Band of Horses
Sep 18, 2012 Issue #42 - The Protest Issue
At this point in Band of Horses' story arc, Ben Bridwell is the sole remaining member from the days of their debut Everything All the Time, and one of only two holdovers from their breakthrough Cease to Begin. Mirage Rock is by roughly the same unit that put together the underwhelming Infinite Arms, and continues the shifts in direction that started there.
It's natural that artists should gravitate toward sounds and formulas that have worked so well for them in the past; in contrast, Mirage Rock works so hard to force new ideas and different styles that it barely resembles the same group we heard six years back. Gone are the soaring moments; the high, grandiose choruses that marked such tracks as "The Funeral" or "Is There a Ghost," replaced with a more blunt and vanilla modus operandi. The heavy guitar riffs and shouted backing vocals in "Dumpster World" leave a strange, unexpected punk-pop aftertaste. The sung-spoken "Heartbreak 101" is another odd fit, overly confessional almost to the point of whining. The lyrics are so straightforward here, begging the question of whether the words on the earlier records were really that understated, or if the more complicated arrangements and busier mixes just left more to the imagination.

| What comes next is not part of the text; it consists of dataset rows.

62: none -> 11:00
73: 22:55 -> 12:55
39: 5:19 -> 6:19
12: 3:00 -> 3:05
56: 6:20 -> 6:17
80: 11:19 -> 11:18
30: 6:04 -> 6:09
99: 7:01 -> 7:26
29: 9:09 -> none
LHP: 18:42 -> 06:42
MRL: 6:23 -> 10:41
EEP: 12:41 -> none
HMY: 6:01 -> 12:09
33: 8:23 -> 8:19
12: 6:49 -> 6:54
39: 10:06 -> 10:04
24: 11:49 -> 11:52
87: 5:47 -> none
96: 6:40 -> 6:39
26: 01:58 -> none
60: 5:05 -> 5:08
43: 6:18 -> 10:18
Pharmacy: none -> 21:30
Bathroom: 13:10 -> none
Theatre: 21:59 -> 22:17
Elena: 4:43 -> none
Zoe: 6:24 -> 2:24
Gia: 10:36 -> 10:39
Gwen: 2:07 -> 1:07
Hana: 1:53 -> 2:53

Their old qualities do pop up occasionally. "Slow Cruel Hands of Time" and "Shut-In Tourist" have the sweet, soft harmonies—once a trademark, now barely present—of the gentle ballads that are losing ground to the less interesting, more traditionally pop numbers. It's hard to fault a band for embarking on new musical paths, but the results are so watered down that one may start to worry whether they're starting to lose their inspiration. If Infinite Arms was this band treading water, then Mirage Rock is the band sinking into mediocrity.